By Tamara Magill, RCP, RRT, Respiratory Therapist and Clinical Coordinator
of PVHMC's Pulmonary Rehabilitation Program
It is important to understand what goes on in your lungs in order to better
control your breathing. Here is a start… the air we breathe contains
about 21percent oxygen. When you breathe in either through your nose or
mouth, air enters your body. The upper airway warms, humidifies and filters
the air you breathe in. The air then travels down through the trachea
(windpipe), in the bronchi (airways) and into the lungs.
At the end of the bronchi are a cluster of alveoli (balloons or air sacs).
A healthy adult lung contains approximately 300 million alveoli! The walls
of the alveoli are thin, like a soap bubble, to allow the oxygen to travel
through it and into the bloodstream, where it is carried throughout your
body. It’s important to know that oxygen provides you the necessary
fuel not only to move throughout the day, but to keep your body alive.
After your body uses the oxygen, it turns into carbon dioxide, which is
exhaled out of the body either through your nose or mouth. Cigarette smoke
and air pollutants cause the airways to become swollen and narrowed. The
lungs should be elastic and have the ability to stretch and then return
back to their normal size. Smoking causes your lungs to lose their elasticity
and get big and floppy, making it difficult to exhale the air out of the lungs.
When diagnosed with Chronic Obstructive Pulmonary Disease (COPD), you may
feel both frightened and relieved to finally know what’s been going
on with your breathing. Some people immediately want to learn everything
they can about COPD in the hope of gaining control over the disease. Others
choose a slower approach, learning bits and pieces, letting it sink in
and asking a lot of questions.
In either case, you may experience various emotions dealing with COPD.

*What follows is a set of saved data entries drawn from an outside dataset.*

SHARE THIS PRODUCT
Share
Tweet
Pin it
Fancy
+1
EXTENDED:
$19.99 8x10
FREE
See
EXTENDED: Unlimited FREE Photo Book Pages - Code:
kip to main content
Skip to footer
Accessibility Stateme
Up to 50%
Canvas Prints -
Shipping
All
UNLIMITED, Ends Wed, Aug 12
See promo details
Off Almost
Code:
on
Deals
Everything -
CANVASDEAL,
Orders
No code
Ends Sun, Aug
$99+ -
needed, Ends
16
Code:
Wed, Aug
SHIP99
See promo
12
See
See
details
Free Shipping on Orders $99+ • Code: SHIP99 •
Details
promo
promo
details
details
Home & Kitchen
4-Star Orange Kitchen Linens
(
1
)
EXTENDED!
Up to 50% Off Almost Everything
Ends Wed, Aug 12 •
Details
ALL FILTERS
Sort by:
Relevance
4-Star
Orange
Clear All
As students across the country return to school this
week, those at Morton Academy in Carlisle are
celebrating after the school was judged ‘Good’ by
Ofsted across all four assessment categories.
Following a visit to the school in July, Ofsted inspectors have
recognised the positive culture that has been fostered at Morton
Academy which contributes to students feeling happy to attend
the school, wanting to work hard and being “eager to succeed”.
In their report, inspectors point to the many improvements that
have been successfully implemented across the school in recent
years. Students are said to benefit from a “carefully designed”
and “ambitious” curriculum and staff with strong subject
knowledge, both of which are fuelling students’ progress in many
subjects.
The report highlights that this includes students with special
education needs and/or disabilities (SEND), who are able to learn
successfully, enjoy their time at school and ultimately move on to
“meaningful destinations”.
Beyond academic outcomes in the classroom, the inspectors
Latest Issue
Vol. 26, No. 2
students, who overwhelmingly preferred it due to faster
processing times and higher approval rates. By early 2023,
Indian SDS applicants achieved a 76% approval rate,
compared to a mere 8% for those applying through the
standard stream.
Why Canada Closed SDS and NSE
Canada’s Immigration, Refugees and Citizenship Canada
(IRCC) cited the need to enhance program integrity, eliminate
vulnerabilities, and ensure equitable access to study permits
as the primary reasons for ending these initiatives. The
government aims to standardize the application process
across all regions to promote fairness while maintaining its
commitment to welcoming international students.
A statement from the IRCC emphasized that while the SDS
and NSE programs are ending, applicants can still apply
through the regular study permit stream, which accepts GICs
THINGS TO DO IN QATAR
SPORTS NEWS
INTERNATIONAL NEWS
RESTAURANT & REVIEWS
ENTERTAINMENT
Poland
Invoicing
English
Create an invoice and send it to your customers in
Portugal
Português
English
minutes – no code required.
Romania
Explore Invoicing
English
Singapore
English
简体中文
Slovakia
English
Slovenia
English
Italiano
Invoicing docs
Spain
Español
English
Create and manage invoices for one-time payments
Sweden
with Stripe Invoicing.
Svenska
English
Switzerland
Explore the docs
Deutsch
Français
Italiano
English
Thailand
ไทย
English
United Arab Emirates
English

The most common are depression, anxiety, and panic when you have shortness
of breath. No doubt about it, it can be frightening when you lose your
breath and it becomes difficult to do even simple daily activities. These
feelings are completely normal, so don’t feel embarrassed or ashamed
about them. With 24 million Americans suffering from COPD, you are definitely
There’s help. Here are some useful tips…
- Tell your doctor if you become anxious or depressed.
- Take control by learning about COPD, its effect on your lungs and proper
techniques that help control your breathing.
- Ask your doctor if you are a candidate for Pulmonary Rehabilitation. Talk
with others in the Pulmonary Rehabilitation program or other COPD support
group, you’ll learn from respiratory therapists, share concerns
and ideas and find encouragement from other participants.
- Most important … stay active! You may not be able to do some of
the things you used to do, but it shouldn’t stop you from doing
everything. By exercising and staying active, you improve your overall
health, strength, flexibility and emotional wellbeing.